Wednesday, June 06, 2018

A victory for equality in the EU

Western Europe has led the way on marriage equality, with same-sex marriage laws being passed in virtually all former NATO states. But eastern Europe has lagged behind, and some states such as Poland are virulently homophobic. But today, thanks to a European Court of Justice decision, things got a little better:

EU countries that have not legalised gay marriage must respect the residency rights of same-sex spouses who want to live together in their territory, the European court of justice has ruled, in a move hailed as a victory for human dignity.

The ECJ said member states must recognise the rights of all married couples to free movement, no matter their gender or sexual orientation.

The ruling came in response to a case in which Romanian authorities were accused of discriminating against Adrian Coman, who wanted to be able to live in his home country with his American husband, Claibourn Robert Hamilton, with whom he had been living for four years in the US before they married in Brussels in 2010.

Romanian authorities refused to grant Hamilton a right of residence on the grounds that he could not be classified in Romania as the spouse of an EU citizen.
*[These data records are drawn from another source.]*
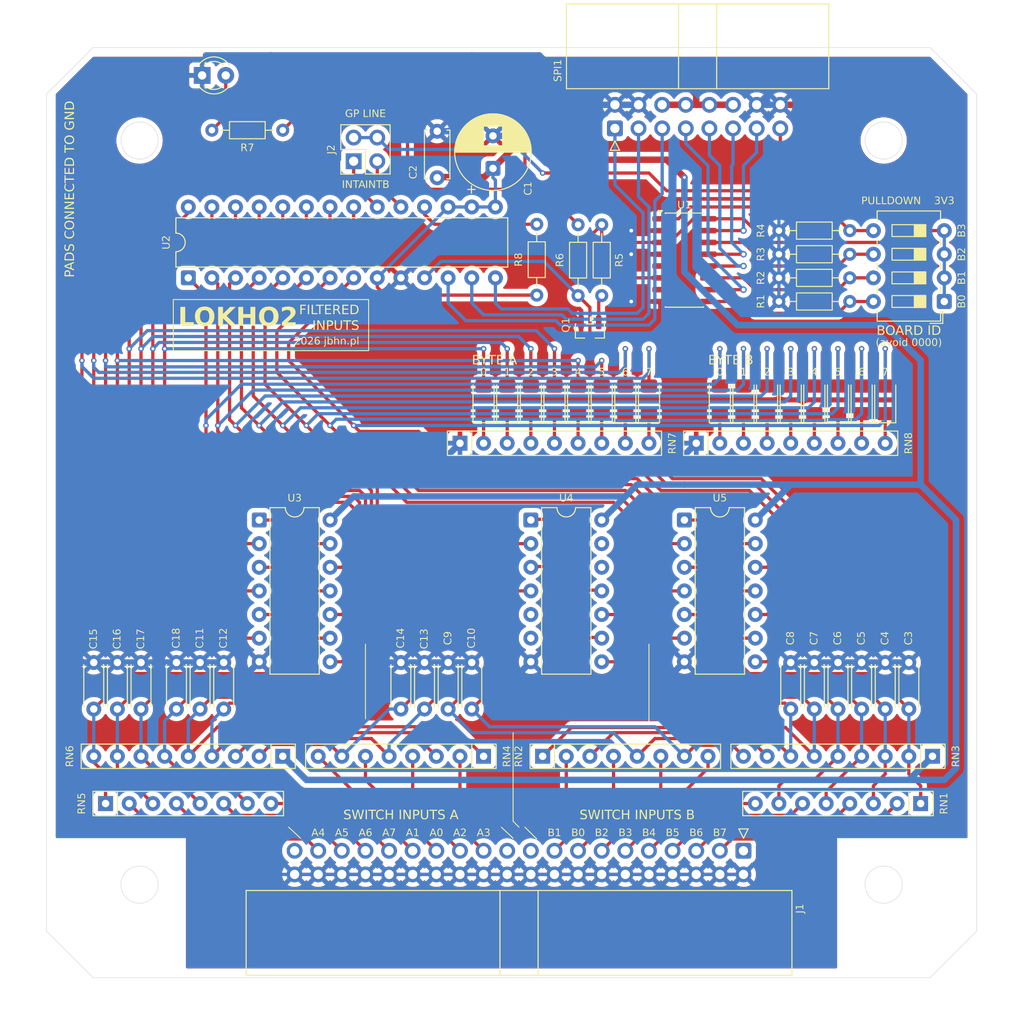
<source format=kicad_pcb>
(kicad_pcb
	(version 20241229)
	(generator "pcbnew")
	(generator_version "9.0")
	(general
		(thickness 1.6)
		(legacy_teardrops no)
	)
	(paper "A4")
	(layers
		(0 "F.Cu" signal)
		(2 "B.Cu" signal)
		(9 "F.Adhes" user "F.Adhesive")
		(11 "B.Adhes" user "B.Adhesive")
		(13 "F.Paste" user)
		(15 "B.Paste" user)
		(5 "F.SilkS" user "F.Silkscreen")
		(7 "B.SilkS" user "B.Silkscreen")
		(1 "F.Mask" user)
		(3 "B.Mask" user)
		(17 "Dwgs.User" user "User.Drawings")
		(19 "Cmts.User" user "User.Comments")
		(21 "Eco1.User" user "User.Eco1")
		(23 "Eco2.User" user "User.Eco2")
		(25 "Edge.Cuts" user)
		(27 "Margin" user)
		(31 "F.CrtYd" user "F.Courtyard")
		(29 "B.CrtYd" user "B.Courtyard")
		(35 "F.Fab" user)
		(33 "B.Fab" user)
		(39 "User.1" user)
		(41 "User.2" user)
		(43 "User.3" user)
		(45 "User.4" user)
	)
	(setup
		(pad_to_mask_clearance 0)
		(allow_soldermask_bridges_in_footprints no)
		(tenting front back)
		(aux_axis_origin 100 50)
		(grid_origin 100 50)
		(pcbplotparams
			(layerselection 0x00000000_00000000_55555555_5755f5ff)
			(plot_on_all_layers_selection 0x00000000_00000000_00000000_00000000)
			(disableapertmacros no)
			(usegerberextensions no)
			(usegerberattributes yes)
			(usegerberadvancedattributes yes)
			(creategerberjobfile yes)
			(dashed_line_dash_ratio 12.000000)
			(dashed_line_gap_ratio 3.000000)
			(svgprecision 4)
			(plotframeref no)
			(mode 1)
			(useauxorigin no)
			(hpglpennumber 1)
			(hpglpenspeed 20)
			(hpglpendiameter 15.000000)
			(pdf_front_fp_property_popups yes)
			(pdf_back_fp_property_popups yes)
			(pdf_metadata yes)
			(pdf_single_document no)
			(dxfpolygonmode yes)
			(dxfimperialunits yes)
			(dxfusepcbnewfont yes)
			(psnegative no)
			(psa4output no)
			(plot_black_and_white yes)
			(sketchpadsonfab no)
			(plotpadnumbers no)
			(hidednponfab no)
			(sketchdnponfab yes)
			(crossoutdnponfab yes)
			(subtractmaskfromsilk no)
			(outputformat 1)
			(mirror no)
			(drillshape 0)
			(scaleselection 1)
			(outputdirectory "./prod")
		)
	)
	(net 0 "")
	(net 1 "SPI_MISO")
	(net 2 "GND")
	(net 3 "SPI_MOSI")
	(net 4 "SPI_SCK")
	(net 5 "+3V3")
	(net 6 "SPI_S0")
	(net 7 "SPI_S1")
	(net 8 "SPI_S2")
	(net 9 "SPI_S3")
	(net 10 "GP")
	(net 11 "ADDR_SEL")
	(net 12 "Net-(Q1-B)")
	(net 13 "Net-(U1-B0)")
	(net 14 "Net-(U1-B1)")
	(net 15 "Net-(U1-B2)")
	(net 16 "Net-(U1-B3)")
	(net 17 "Net-(U1-Oa=b)")
	(net 18 "Net-(U2-~{RESET})")
	(net 19 "unconnected-(U1-Oa<b-Pad7)")
	(net 20 "unconnected-(U1-Oa>b-Pad5)")
	(net 21 "INTB")
	(net 22 "INTA")
	(net 23 "Net-(D1-A)")
	(net 24 "GPB0")
	(net 25 "GPA4")
	(net 26 "GPB2")
	(net 27 "GPB3")
	(net 28 "GPB5")
	(net 29 "GPA3")
	(net 30 "GPB1")
	(net 31 "GPA0")
	(net 32 "GPA2")
	(net 33 "GPB4")
	(net 34 "GPA5")
	(net 35 "GPA7")
	(net 36 "GPB6")
	(net 37 "GPA6")
	(net 38 "GPB7")
	(net 39 "GPA1")
	(net 40 "INP0")
	(net 41 "INP2")
	(net 42 "INP1")
	(net 43 "INP3")
	(net 44 "INP5")
	(net 45 "INP7")
	(net 46 "INP4")
	(net 47 "INP6")
	(net 48 "INP8")
	(net 49 "INP10")
	(net 50 "INP9")
	(net 51 "INP11")
	(net 52 "INP13")
	(net 53 "INP15")
	(net 54 "INP12")
	(net 55 "INP14")
	(net 56 "unconnected-(J1-Pin_39-Pad39)")
	(net 57 "unconnected-(J1-Pin_21-Pad21)")
	(net 58 "unconnected-(J1-Pin_19-Pad19)")
	(net 59 "unconnected-(J1-Pin_1-Pad1)")
	(net 60 "INP0F")
	(net 61 "INP1F")
	(net 62 "INP2F")
	(net 63 "INP3F")
	(net 64 "INP4F")
	(net 65 "INP5F")
	(net 66 "INP6F")
	(net 67 "INP7F")
	(net 68 "INP8F")
	(net 69 "INP9F")
	(net 70 "INP10F")
	(net 71 "INP11F")
	(net 72 "INP12F")
	(net 73 "INP13F")
	(net 74 "INP14F")
	(net 75 "INP15F")
	(net 76 "Net-(D2-K)")
	(net 77 "Net-(D3-K)")
	(net 78 "Net-(D4-K)")
	(net 79 "Net-(D5-K)")
	(net 80 "Net-(D6-K)")
	(net 81 "Net-(D7-K)")
	(net 82 "Net-(D8-K)")
	(net 83 "Net-(D9-K)")
	(net 84 "Net-(D10-K)")
	(net 85 "Net-(D11-K)")
	(net 86 "Net-(D12-K)")
	(net 87 "Net-(D13-K)")
	(net 88 "Net-(D14-K)")
	(net 89 "Net-(D15-K)")
	(net 90 "Net-(D16-K)")
	(net 91 "Net-(D17-K)")
	(footprint "Resistor_THT:R_Axial_DIN0204_L3.6mm_D1.6mm_P7.62mm_Horizontal" (layer "F.Cu") (at 186.36 84.765 180))
	(footprint "LED_SMD:LED_1206_3216Metric_Pad1.42x1.75mm_HandSolder" (layer "F.Cu") (at 164.77 97.8825 90))
	(footprint "Capacitor_THT:C_Disc_D4.3mm_W1.9mm_P5.00mm" (layer "F.Cu") (at 110.16 131.12 90))
	(footprint "Resistor_THT:R_Axial_DIN0204_L3.6mm_D1.6mm_P7.62mm_Horizontal" (layer "F.Cu") (at 125.4 68.89 180))
	(footprint "LED_SMD:LED_1206_3216Metric_Pad1.42x1.75mm_HandSolder" (layer "F.Cu") (at 157.15 97.8825 90))
	(footprint "Resistor_THT:R_Axial_DIN0204_L3.6mm_D1.6mm_P7.62mm_Horizontal" (layer "F.Cu") (at 159.69 79.05 -90))
	(footprint "LED_THT:LED_D3.0mm" (layer "F.Cu") (at 116.73 63))
	(footprint "Connector_PinHeader_2.54mm:PinHeader_2x02_P2.54mm_Vertical" (layer "F.Cu") (at 133.02 72.225 90))
	(footprint "Capacitor_THT:C_Disc_D4.3mm_W1.9mm_P5.00mm" (layer "F.Cu") (at 138.1 131.12 90))
	(footprint "Resistor_THT:R_Array_SIP8" (layer "F.Cu") (at 106.35 141.28))
	(footprint "LED_SMD:LED_1206_3216Metric_Pad1.42x1.75mm_HandSolder" (layer "F.Cu") (at 159.69 97.8825 90))
	(footprint "Capacitor_THT:C_Disc_D4.3mm_W1.9mm_P5.00mm" (layer "F.Cu") (at 116.51 131.12 90))
	(footprint "Capacitor_THT:C_Disc_D4.3mm_W1.9mm_P5.00mm" (layer "F.Cu") (at 182.55 131.12 90))
	(footprint "LED_SMD:LED_1206_3216Metric_Pad1.42x1.75mm_HandSolder" (layer "F.Cu") (at 146.99 97.8825 90))
	(footprint "Package_SO:SO-16_3.9x9.9mm_P1.27mm" (layer "F.Cu") (at 168.58 82.86))
	(footprint "Capacitor_THT:C_Disc_D4.3mm_W1.9mm_P5.00mm"
		(layer "F.Cu")
		(uuid "5cf2b33b-5a59-44a3-b6ef-9da81a1f52db")
		(at 105.08 131.12 90)
		(des
... [1886542 chars truncated]
</source>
The men had appealed to Romania’s constitutional court, which referred the case to Luxembourg.

Effectively, the EU's bigot-bloc will now have to recognise same-sex marriages from other jurisdictions, at least in immigration decisions. And that in turn is likely to feed in to other government discrimination as well. It's not an ECHR decision declaring bans on same-sex marriage to be discriminatory and unlawful, but its still progress.